There are variations from state to state and country to country as you might imagine. In my prior research I uncovered that Pennsylvania will not permit any information about minors posted anywhere regardless of whether permission has been granted.

So my personal recommendation is that any leaders planing to use and/or already using ymyw.org contact the church's legal department about instructions to protect the church from inadvertant legal transgressions.

daddy-o:

That is a good point. At my job, we create promotional marketing websites for other companies. We are not allowed to collect any child's information that is under 13 years of age. Before a person is allowed to enter his or her information on any of our sites, he or she must confirm that they are 13 or older.

aebrown · Post by **aebrown** » Fri Aug 01, 2008 7:57 am

daddy-o wrote:Ymyw.org is violating federal child privacy laws and certain interpretations of church policy.

It's certainly good to be aware of privacy laws. But I don't see how you can make a blanket statement about this site violating those laws. That site does not make the information public to anyone except those who are authorized within the ward or stake. Also, that information is not necessarily any more than a name, or initials -- it depends on how the leaders use it.

We can discuss the security of the servers that host it, transmission protocols, etc., and these are all good questions. But I think you'd have to show specific legal violations to back up that claim. I'm not saying that I know there are none, but I certainly haven't yet seen any evidence of any.

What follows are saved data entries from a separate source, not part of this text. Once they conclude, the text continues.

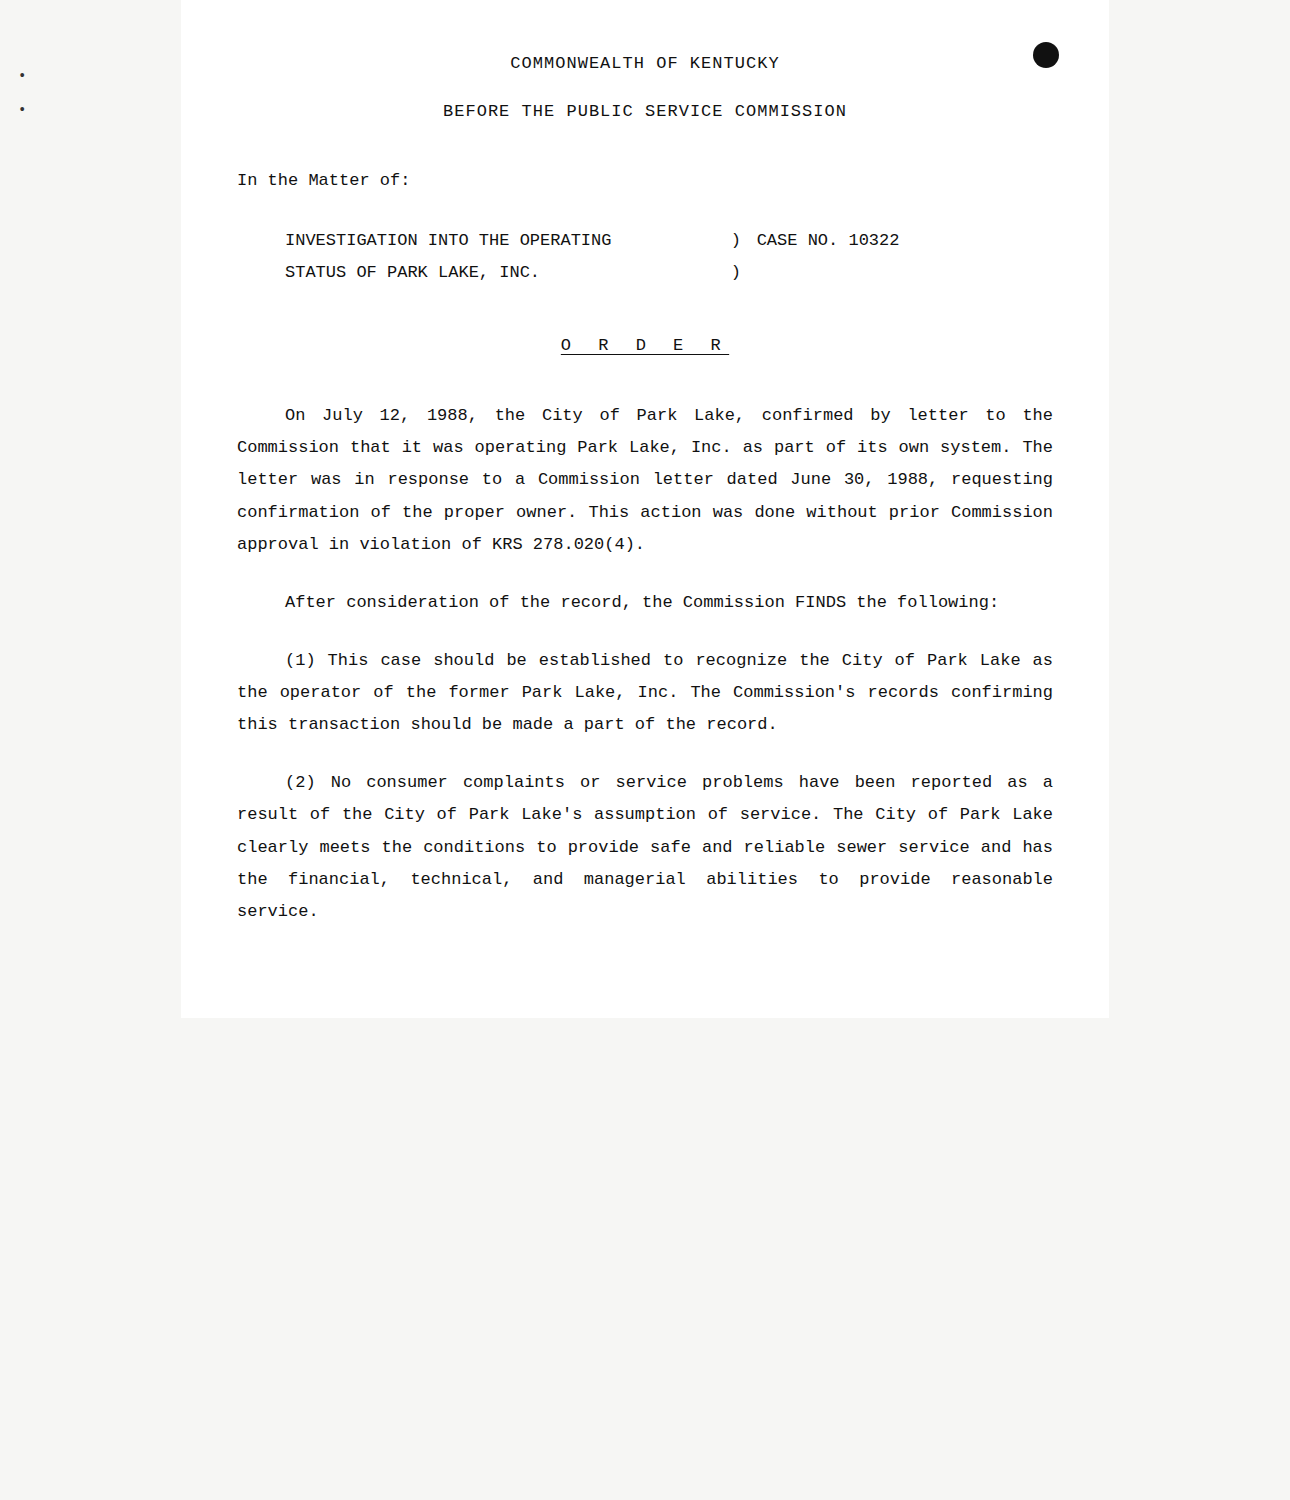• •
COMMONWEALTH OF KENTUCKY
BEFORE THE PUBLIC SERVICE COMMISSION
In the Matter of:
| INVESTIGATION INTO THE OPERATING STATUS OF PARK LAKE, INC. | ) ) | CASE NO. 10322 |
O R D E R
On July 12, 1988, the City of Park Lake, confirmed by letter to the Commission that it was operating Park Lake, Inc. as part of its own system. The letter was in response to a Commission letter dated June 30, 1988, requesting confirmation of the proper owner. This action was done without prior Commission approval in violation of KRS 278.020(4).
After consideration of the record, the Commission FINDS the following:
(1) This case should be established to recognize the City of Park Lake as the operator of the former Park Lake, Inc. The Commission's records confirming this transaction should be made a part of the record.
(2) No consumer complaints or service problems have been reported as a result of the City of Park Lake's assumption of service. The City of Park Lake clearly meets the conditions to provide safe and reliable sewer service and has the financial, technical, and managerial abilities to provide reasonable service.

Just a thought question -- how does ymyw.org differ from the local unit web sites? With LUWS, the names, addresses, and phone numbers of hundreds of minors per stake are listed on a web site. Thousands of people (all the stake members, but not the general public, of course) can see this information. Although any member can opt out of his/her information being listed, by default it is listed. We only have the security of the site protecting the entire world from seeing all that private information. Now I know who the Church is, and I know they are working very hard to have a secure site. But ymwy.org would have even less private information. From a legal standpoint, what's the real difference?